Сегодня опять ездил в артиллерийские казармы. Во дворе, у дверей с надписью «готварница» (кухня) стояло человек 50, с большими жестяными мисками и ведрами, — видимо, артельные старосты. «Дур бакалам, дур бакалам!» (подождите) — говорил слишком нетерпеливым резервный солдат у кухонных дверей. На дворе в турках не было ничего «пленного». Они мало чем отличались от болгарских новобранцев, тут же дожидающихся обеда. Ели группами, поджав ноги вокруг миски. Чорбы (щей с мясом) давали вволю, потом еще какое-то варево. Турки ели молча, сосредоточенно, не обгоняя друг друга, съедали все, облизывали ложки и пальцы — честно ели, по-мужицки.

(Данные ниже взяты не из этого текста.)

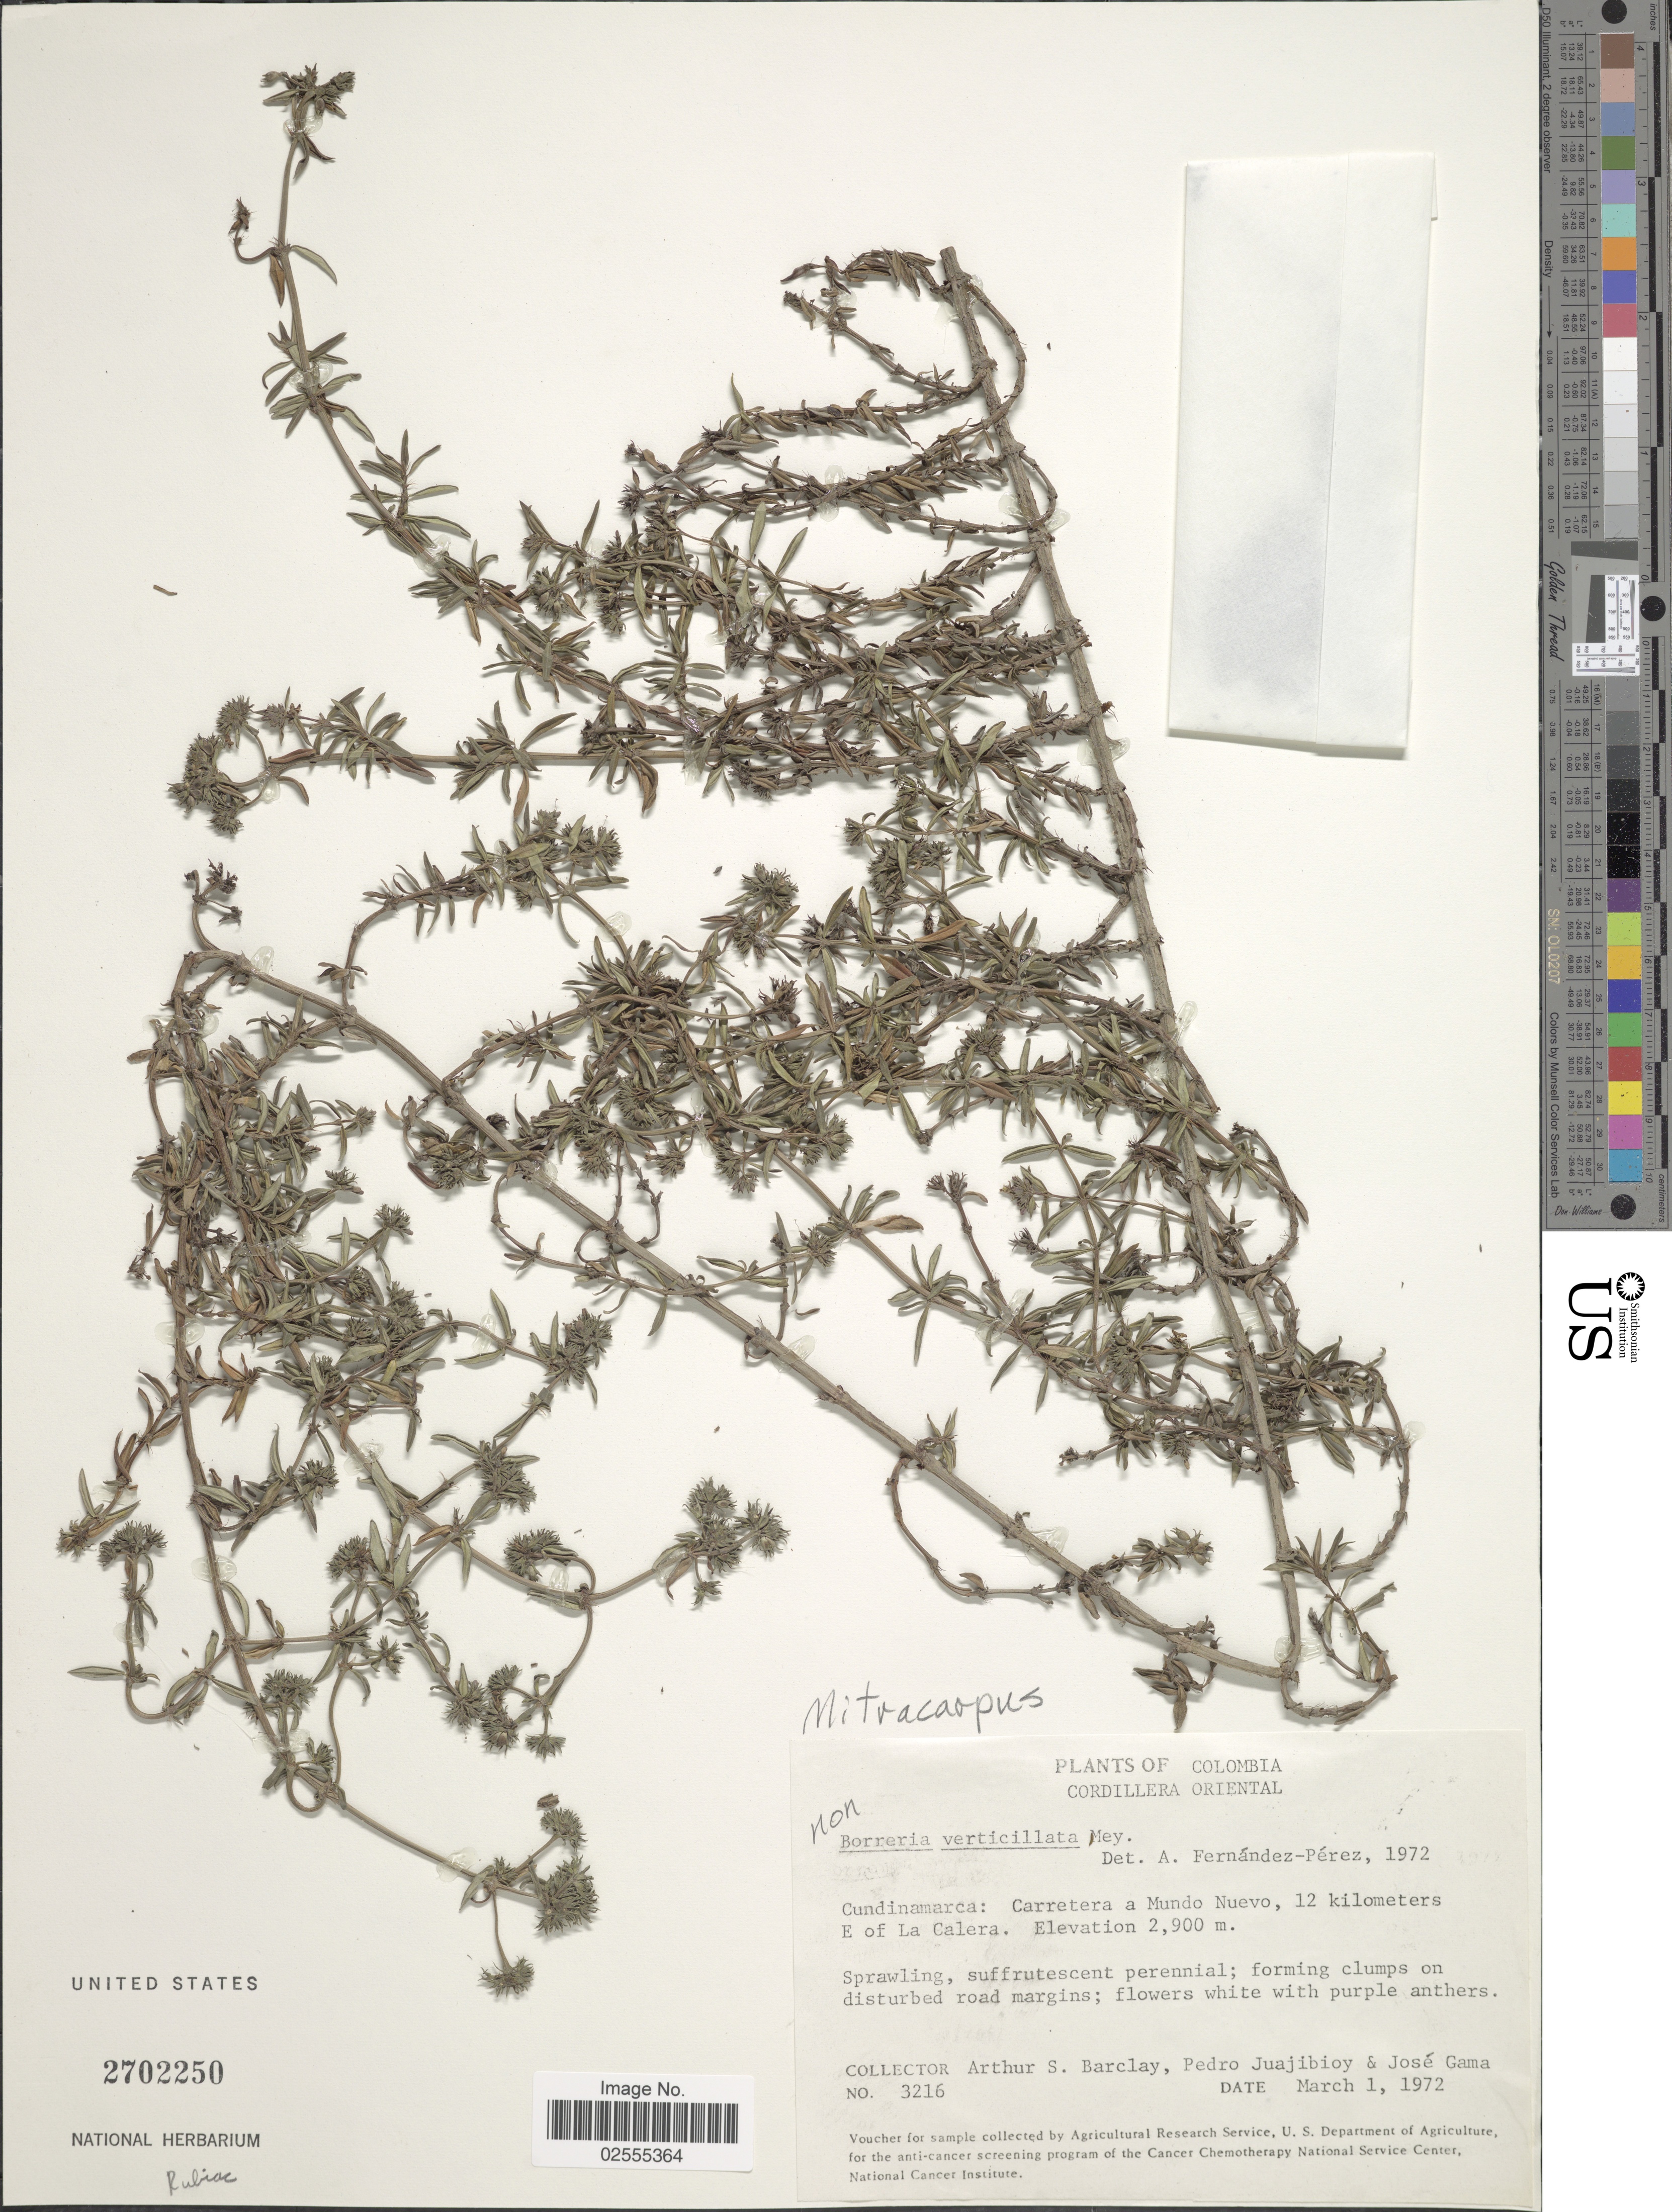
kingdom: Plantae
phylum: Tracheophyta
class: Magnoliopsida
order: Gentianales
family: Rubiaceae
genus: Mitracarpus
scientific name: Mitracarpus sp.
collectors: A. S. Barclay, P. Juajibioy & J. Gama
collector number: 3216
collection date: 1972-03-01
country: Colombia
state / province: Cundinamarca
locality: Cordillera Oriental. Carretera a Mundo Nuevo, 12 kilometers E of La Calera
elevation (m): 2900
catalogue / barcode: US 2702250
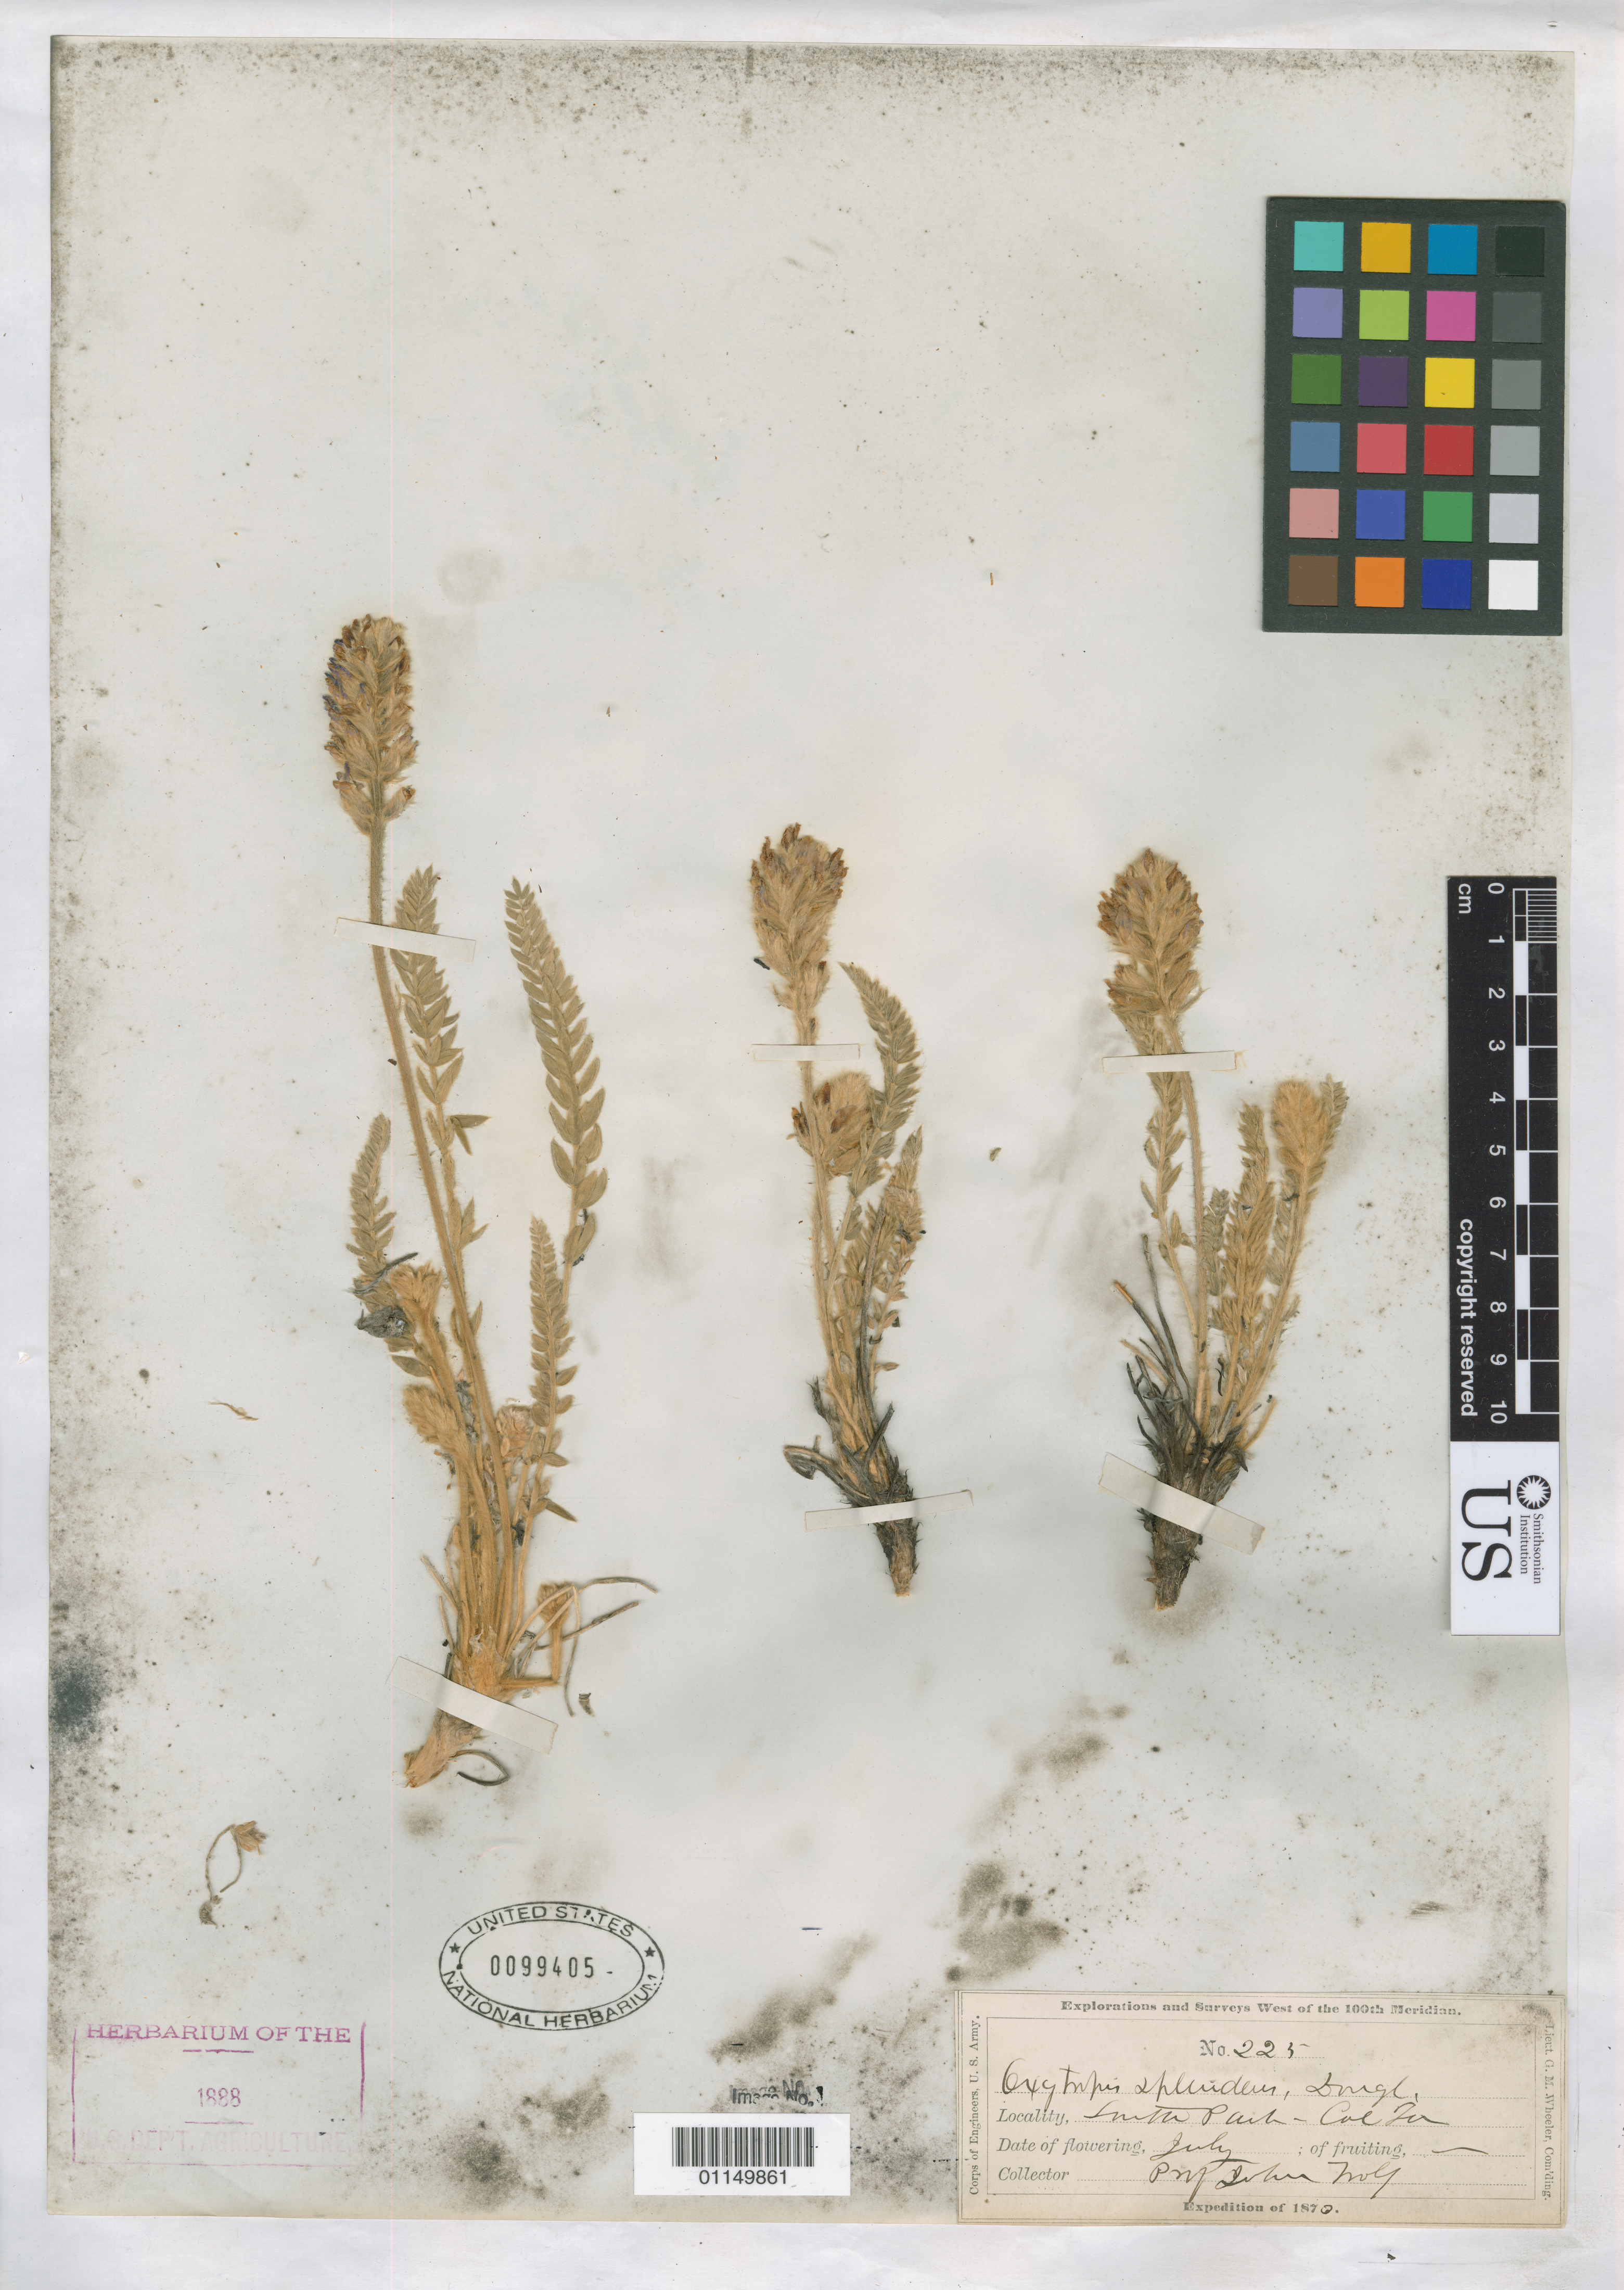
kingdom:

— А как они, не тоскуют? — спрашиваю болгарина-ополченца, говорящего по-турецки.
— Как не тосковать — тоскуют. Все больше семейные. Ждут, когда все кончится и их к семьям отпустят. Они все новобранцы, даром что немолодые. У них, ведь, так: несколько наборов откупается, а потом денег не хватит — и заберут. Военного дела они нисколько не знают. Забрали их без боя, сами сдались.
— А не боятся?
— Нет, теперь не боятся. По вечерам песни свои поют. Эй ребята, — обратился он к пленным, — кто хочет, там на кухне еще чорба осталась…
Видел на почте трех русских добровольцев. Не порадовали они моего патриотического сердца.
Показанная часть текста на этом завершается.